In Aviary, Angelucci adapts known photographic genres and biological taxonomies to entirely new fictional ends. In this work she reveals “other species not yet known to any system of taxonomy,” suspended photographically in a state of perpetual becoming.Aviary’s photographs originate from several collections of popular Victorian era cartes-de-visite and cabinet card portrait photographs meticulously interwoven with details from images Angelucci took of extinct and endangered North American birds preserved in the Royal Ontario Museum’s ornithology collection.
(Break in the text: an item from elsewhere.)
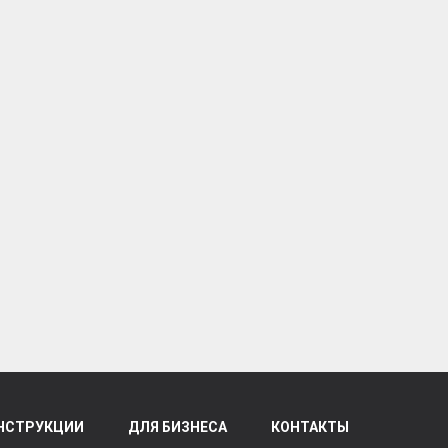
НСТРУКЦИИ
ДЛЯ БИЗНЕСА
КОНТАКТЫ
Through her magical transformations, Angelucci breathes life into these newly-forming, hybrid creatures while conjuring with flight and fancy the otherworldly manifestations of “spirit photography” beloved by the Victorian era. Aviary resides at the mysterious threshold of photographic representation, chimeric in its vivifying potential.
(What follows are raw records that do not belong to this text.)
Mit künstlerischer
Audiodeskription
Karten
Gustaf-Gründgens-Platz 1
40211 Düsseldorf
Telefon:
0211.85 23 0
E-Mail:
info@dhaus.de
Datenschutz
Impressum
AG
Provenance Unknown aligns us with the spirits of the unknown and of un-knowing, opening up new fields of vision uncannily shaped into being through symbolic re-enactment. It mirrors Angelucci’s own aleatory process of discovery through her curious journey into the past via photography’s unknown.
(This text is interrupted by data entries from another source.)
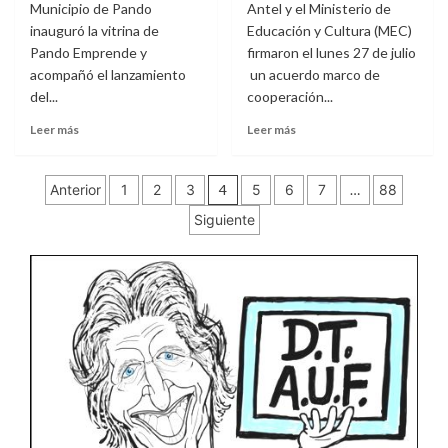
Municipio de Pando
Antel y el Ministerio de
de
de
VIH
inauguró la vitrina de
Educación y Cultura (MEC)
reconocimiento
y
Pando Emprende y
firmaron el lunes 27 de julio
al
sífilis
acompañó el lanzamiento
personal
un acuerdo marco de
de
del...
cooperación...
Jefatura
Leer
Leer
Leer más
Leer más
de
más
más
Canelones
sobre
sobre
de
Paginación
Pando
Antel
la
Anterior
1
2
3
4
5
6
7
…
88
inauguró
y
Zona
de
Siguiente
una
MEC
Operacional
vitrina
renuevan
V
entradas
para
su
promover
alianza
y
por
visibilizar
la educación
el
e
trabajo
inclusión
de
digital
los
en
artesanos
todo
el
Curated by AGYU Assistant Director/Curator Emelie Chhangur

Provenance Unknown is organized by the AGYU and presented in partnership with the Scotiabank CONTACT Photography Festival as one of the primary exhibitions. Special thank you to Mark Peck and the Ornithology/Department of Natural History, Royal Ontario Museum, for the loan of the vitrine and for his generous assistance to the artist. The artist wishes to gratefully acknowledge the support of the Ontario Arts Council for support of The Anonymous Chorus.

Soar out there on the Performance Bus!

If you had wings you could fly out there. Instead, take an equally exhilarating ride on AGYU’s free-spirited Performance Bus with amateur ornithologist Dr. Matthew Francis Brower. With flight and fancy, Brower takes you on a journey Wednesday, April 10to the opening reception of Sara Angelucci: Provenance Unknown exploring the enigmatic worlds of the animal kingdom as it passes over into the photographic realm. Whether you are an old migrant or this is your first flight, The Performance Bus is free, departs OCADU (100 McCaul Street) at 6 pm sharp, and returns downtown at 9 pm.

 Matthew Brower is the author of Developing Animals: Early American Wildlife Photography (University of Minnesota Press, 2011) and much of his work focuses on the role of animals in visual culture. He teaches Museum Studies at the University of Toronto and has curated exhibitions of the work of Suzy Lake, Mieke Bal, and Gord Peteran among others.

AGYU Vitrines

Montreal-based autodidact Nader Hasan’s investigation of nature and materiality has been beautifully captured within the glass cases of AGYU Vitrines – as an aviary of death and commodification.  The vitrines encapsulate the wonder of Natural History Museum displays, the tantalizing allure of retail shop windows, the “half-life” of reclaimed urban materials such as mummified animals, food waste, plant remains, money, metal, and ash: all for your inspection or consumption.  Peering through the window at this display of carcasses, plastics, and digested dollar bills, one comes into contact with the remains of biological systems, chemistry, geology, and metallurgy. The sympathetic arrangements allows us to question the very way we understand what things are, how they have come to be, and what possibilities exist within their preservation and decay.